Moreover, they’re less likely to consume foods that have been processed or overcooked — two factors that have been linked to a higher cancer risk (83, 84, 85).


People on plant-based diets, such as vegetarians and vegans, may have a reduced risk of cancer. This is likely due to a high intake of fruit, vegetables and whole grains, as well as a low intake of processed foods.

Malnutrition and muscle loss are common in people with cancer and have a negative impact on health and survival (1).

While no diet has been proven to cure cancer, proper nutrition is vital to complement traditional cancer treatments, aid in recovery, minimize unpleasant symptoms and improve quality of life.

Most people with cancer are urged to stick to a healthy, balanced diet that includes plenty of lean protein, healthy fats, fruits, vegetables and whole grains, as well as one that limits sugar, caffeine, salt, processed foods and alcohol.

A diet sufficient in high-quality protein and calories may help reduce muscle atrophy (86).

Good protein sources include lean meat, chicken, fish, eggs, beans, nuts, seeds and dairy products.

Side effects of cancer and its treatment can sometimes make it difficult to eat. These include nausea, sickness, taste changes, loss of appetite, trouble swallowing, diarrhea and constipation.

If you experience any of these symptoms, it’s important to speak to a registered dietitian or other health professional who can recommend how to manage these symptoms and ensure optimal nutrition.

**Information provided**

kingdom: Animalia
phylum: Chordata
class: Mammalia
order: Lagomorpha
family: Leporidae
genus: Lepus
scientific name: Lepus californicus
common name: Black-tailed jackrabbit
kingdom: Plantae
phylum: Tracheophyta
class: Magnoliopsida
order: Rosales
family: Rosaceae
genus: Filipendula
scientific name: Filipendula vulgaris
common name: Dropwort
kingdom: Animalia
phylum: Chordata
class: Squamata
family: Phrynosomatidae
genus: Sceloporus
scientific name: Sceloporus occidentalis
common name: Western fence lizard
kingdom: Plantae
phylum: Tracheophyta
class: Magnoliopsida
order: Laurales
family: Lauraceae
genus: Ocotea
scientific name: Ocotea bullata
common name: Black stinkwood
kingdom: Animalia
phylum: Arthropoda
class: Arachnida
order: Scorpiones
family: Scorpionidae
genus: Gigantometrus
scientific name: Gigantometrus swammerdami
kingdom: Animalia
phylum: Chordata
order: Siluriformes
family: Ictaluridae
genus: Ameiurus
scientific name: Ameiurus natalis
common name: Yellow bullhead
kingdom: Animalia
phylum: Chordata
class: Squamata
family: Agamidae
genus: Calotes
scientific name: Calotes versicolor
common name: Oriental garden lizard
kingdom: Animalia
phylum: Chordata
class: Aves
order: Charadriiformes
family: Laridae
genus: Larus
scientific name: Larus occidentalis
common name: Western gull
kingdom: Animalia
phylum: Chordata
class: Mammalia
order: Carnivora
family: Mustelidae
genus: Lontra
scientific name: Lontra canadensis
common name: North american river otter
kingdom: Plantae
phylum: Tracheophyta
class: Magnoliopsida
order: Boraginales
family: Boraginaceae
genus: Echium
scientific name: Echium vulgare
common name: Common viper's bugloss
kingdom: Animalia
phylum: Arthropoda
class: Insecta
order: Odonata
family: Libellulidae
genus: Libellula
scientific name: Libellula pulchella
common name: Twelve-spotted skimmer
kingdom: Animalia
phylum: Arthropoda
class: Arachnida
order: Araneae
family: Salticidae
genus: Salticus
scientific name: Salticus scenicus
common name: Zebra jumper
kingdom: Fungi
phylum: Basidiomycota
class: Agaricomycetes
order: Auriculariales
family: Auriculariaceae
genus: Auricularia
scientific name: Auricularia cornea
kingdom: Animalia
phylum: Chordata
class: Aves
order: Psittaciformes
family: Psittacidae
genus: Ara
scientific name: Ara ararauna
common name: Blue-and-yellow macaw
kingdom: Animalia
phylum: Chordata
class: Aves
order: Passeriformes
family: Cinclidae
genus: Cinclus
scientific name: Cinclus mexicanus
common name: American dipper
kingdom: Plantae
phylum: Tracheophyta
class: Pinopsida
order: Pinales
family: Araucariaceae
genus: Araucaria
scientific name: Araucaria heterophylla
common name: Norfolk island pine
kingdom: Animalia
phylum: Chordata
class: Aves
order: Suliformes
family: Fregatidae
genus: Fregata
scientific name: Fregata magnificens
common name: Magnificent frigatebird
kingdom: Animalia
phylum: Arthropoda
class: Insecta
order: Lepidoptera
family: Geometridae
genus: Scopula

**Questions**
**A)** In the text on diet and cancer, what may a diet sufficient in high-quality protein and calories help reduce?
**B)** Please go on with the text on diet and cancer, picking up right after its final sentence.
The listing has no connection to the text on diet and cancer.

**Responses per task**
**A)** Muscle atrophy.

**B)**
Additionally, those with cancer should avoid supplementing too heavily with vitamins, as they act as antioxidants and can interfere with chemotherapy when taken in large doses.


Optimal nutrition can enhance quality of life and treatment in people with cancer and help prevent malnutrition. A healthy, balanced diet with sufficient protein and calories is best.

Animal studies and early research in humans suggest that a low-carb, high-fat ketogenic diet may help prevent and treat cancer.

High blood sugar and elevated insulin levels are risk factors for cancer development.

A ketogenic diet lowers blood sugar and insulin levels, potentially causing cancer cells to starve or grow at a slower rate (87, 88, 89).

In fact, research has shown that a ketogenic diet can reduce tumor growth and improve survival rates in both animal and test-tube studies (90, 91, 92, 93).

Several pilot and case studies in people have also indicated some benefits of a ketogenic diet, including no serious adverse side effects and, in some cases, improved quality of life (94, 95, 96, 97).

There seems to be a trend in improved cancer outcomes as well.

For example, one 14-day study in 27 people with cancer compared the effects of a glucose-based diet to those of a fat-based ketogenic diet.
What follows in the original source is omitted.